▶ Brief:
Revise the interview excerpt from "Lara: Wow, I’m" through "rather slender plot.", swapping "slender plot" for "thin plot".

▶ Page extract:
'''

There are also details I could only fill in with the help of German speakers and military history hobbyists I contacted via DM in the waning days of Twitter. Sometimes there’s just no substitute for the specialized knowledge of real live human beings who can answer your finicky questions.
dave: You’ve famously never written a novella before, but No Such Thing As Duty is, unequivocally, a novella. Did the length teach you anything about storytelling? Any craft-based epiphanies?
Lara: Wow, I’m famous for never having written a novella before this? I didn’t even know you could be famous for that.
Before writing this novella, I was like “what even IS a novella? What does it do?” A friend pointed out most fan fic, if it isn’t 250k or more, is usually novella length, from which I extrapolated that what a novella does is mainly talk about feelings. It’s the right length for complicated emotions hung on a rather slender plot.
Having written one now (and having written a fair amount of self indulgent fanfic over the years), what I’ve realized is they don’t require you to come up with the beefy, complex content of a novel, but they don’t require the discipline and grace of a short story either. They’re follies. They’re little weekend cottages embellished with elaborate gingerbread. They’re not really big enough to be practical or livable long term, but they certainly give the architect an excellent opportunity for decoration.
They’re the girl dinner of fiction. A hefty charcuterie board. CaeSal with fries and a martini. They’re not a full meal, and they’re not exactly a light snack either.
I mean all of this with affection. I think we all need more charcuterie boards and pointless decorations in our lives.
dave: Spoilers, but this novella is also a vampire story. What are some of your favorite vampire tales? Is this book in particular conversation with any of them, or any other stories?

'''

[Dataset entries]
'''

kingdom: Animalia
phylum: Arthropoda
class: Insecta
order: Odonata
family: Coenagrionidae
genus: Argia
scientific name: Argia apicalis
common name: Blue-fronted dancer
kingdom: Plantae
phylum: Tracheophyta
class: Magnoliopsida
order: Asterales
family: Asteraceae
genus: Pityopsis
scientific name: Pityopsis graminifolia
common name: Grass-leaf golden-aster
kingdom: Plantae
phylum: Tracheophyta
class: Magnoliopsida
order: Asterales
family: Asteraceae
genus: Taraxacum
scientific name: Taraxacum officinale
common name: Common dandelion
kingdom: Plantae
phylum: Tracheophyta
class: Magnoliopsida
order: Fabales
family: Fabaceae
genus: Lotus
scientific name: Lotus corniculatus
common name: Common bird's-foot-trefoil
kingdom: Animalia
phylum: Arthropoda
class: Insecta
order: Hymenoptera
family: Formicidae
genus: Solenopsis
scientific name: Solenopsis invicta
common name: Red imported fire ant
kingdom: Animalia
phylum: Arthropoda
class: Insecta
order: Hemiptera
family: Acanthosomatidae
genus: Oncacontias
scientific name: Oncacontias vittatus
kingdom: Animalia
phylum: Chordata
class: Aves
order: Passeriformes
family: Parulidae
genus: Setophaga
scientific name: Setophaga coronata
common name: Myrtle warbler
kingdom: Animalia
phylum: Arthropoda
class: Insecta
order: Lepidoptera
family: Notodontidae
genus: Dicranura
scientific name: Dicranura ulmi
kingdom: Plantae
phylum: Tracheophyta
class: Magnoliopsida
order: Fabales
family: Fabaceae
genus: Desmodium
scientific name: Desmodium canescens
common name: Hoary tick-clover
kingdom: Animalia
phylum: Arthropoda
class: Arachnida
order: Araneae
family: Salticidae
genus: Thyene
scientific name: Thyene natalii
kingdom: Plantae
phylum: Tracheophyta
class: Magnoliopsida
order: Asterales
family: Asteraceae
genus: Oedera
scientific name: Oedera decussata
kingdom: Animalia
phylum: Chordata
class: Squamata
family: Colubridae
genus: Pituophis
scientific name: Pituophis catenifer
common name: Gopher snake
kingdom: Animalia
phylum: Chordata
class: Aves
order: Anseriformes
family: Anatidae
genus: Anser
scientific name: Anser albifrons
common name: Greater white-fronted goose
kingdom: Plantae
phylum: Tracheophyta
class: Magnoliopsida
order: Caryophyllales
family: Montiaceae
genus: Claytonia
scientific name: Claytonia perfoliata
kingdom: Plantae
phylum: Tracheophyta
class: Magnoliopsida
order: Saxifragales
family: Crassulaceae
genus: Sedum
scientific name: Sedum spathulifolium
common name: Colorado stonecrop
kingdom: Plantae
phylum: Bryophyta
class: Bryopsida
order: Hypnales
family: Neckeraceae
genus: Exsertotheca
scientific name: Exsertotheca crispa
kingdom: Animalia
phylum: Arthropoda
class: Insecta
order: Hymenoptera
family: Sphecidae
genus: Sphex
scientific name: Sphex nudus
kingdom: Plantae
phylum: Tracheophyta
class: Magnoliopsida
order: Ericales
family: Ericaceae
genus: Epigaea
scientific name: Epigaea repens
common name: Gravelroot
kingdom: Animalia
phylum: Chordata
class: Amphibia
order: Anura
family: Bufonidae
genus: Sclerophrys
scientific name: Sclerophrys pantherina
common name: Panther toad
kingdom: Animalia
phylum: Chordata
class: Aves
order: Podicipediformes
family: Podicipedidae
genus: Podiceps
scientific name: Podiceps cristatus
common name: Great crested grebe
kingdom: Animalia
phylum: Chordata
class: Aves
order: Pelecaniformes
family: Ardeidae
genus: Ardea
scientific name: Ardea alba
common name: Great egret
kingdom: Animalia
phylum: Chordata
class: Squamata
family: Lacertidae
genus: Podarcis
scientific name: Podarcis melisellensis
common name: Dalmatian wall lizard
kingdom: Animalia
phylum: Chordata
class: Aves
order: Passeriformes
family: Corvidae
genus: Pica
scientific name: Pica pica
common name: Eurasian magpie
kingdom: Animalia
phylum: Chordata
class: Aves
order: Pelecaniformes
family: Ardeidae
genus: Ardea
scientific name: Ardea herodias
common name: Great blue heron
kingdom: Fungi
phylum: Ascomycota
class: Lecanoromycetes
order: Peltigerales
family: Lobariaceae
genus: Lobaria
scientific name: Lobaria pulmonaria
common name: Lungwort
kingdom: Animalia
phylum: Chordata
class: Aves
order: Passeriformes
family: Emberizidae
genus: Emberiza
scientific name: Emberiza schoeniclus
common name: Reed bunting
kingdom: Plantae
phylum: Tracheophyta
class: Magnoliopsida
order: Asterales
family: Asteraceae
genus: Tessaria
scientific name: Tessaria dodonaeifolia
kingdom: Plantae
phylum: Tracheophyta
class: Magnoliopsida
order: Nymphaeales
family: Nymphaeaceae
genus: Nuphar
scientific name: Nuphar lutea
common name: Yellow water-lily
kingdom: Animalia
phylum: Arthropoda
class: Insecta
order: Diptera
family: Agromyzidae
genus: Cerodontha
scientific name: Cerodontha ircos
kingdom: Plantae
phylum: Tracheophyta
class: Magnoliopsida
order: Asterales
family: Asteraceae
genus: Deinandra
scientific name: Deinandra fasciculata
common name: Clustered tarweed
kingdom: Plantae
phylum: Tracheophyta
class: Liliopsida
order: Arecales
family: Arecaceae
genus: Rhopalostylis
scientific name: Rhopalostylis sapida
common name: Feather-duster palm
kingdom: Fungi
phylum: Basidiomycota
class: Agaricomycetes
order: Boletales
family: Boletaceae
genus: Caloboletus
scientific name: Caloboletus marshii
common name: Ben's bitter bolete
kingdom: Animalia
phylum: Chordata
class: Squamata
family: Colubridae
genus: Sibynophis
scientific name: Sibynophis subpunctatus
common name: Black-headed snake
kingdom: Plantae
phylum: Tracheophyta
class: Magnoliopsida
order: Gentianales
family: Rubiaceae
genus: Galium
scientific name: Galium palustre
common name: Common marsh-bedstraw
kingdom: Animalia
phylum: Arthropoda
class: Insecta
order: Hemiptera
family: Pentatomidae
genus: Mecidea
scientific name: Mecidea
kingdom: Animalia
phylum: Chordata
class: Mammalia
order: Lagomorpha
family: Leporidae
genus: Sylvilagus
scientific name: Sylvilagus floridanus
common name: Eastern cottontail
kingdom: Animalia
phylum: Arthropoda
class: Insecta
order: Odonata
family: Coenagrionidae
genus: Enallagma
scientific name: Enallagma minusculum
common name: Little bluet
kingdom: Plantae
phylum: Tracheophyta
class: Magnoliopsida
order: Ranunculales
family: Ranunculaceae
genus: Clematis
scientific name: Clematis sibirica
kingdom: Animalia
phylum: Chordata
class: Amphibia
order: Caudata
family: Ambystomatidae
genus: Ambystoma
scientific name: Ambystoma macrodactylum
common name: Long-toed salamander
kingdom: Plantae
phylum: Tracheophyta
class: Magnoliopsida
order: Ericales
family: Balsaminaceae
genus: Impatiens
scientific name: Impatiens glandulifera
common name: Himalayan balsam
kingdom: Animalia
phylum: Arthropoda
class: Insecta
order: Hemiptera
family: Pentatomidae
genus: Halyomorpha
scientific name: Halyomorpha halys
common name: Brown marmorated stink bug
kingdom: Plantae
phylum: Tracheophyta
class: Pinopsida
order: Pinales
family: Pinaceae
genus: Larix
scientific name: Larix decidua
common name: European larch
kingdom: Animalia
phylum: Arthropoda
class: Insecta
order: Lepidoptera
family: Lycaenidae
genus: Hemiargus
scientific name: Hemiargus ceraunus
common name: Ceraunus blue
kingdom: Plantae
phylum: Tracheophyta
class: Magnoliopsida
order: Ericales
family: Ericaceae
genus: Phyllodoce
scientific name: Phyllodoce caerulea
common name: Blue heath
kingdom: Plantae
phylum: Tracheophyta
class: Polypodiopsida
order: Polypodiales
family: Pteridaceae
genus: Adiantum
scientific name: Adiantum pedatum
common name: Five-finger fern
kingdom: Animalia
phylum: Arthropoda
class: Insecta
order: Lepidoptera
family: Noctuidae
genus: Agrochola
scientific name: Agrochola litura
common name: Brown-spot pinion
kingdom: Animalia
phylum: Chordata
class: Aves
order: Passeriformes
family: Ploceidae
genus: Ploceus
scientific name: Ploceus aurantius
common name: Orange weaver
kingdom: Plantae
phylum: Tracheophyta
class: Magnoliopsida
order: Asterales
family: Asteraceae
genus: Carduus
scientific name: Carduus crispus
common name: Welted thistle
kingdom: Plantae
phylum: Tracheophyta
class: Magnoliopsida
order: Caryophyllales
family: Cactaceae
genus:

'''

▶ Solution for this exercise:
Lara: Wow, I’m famous for never having written a novella before this? I didn’t even know you could be famous for that.
Before writing this novella, I was like “what even IS a novella? What does it do?” A friend pointed out most fan fic, if it isn’t 250k or more, is usually novella length, from which I extrapolated that what a novella does is mainly talk about feelings. It’s the right length for complicated emotions hung on a rather thin plot.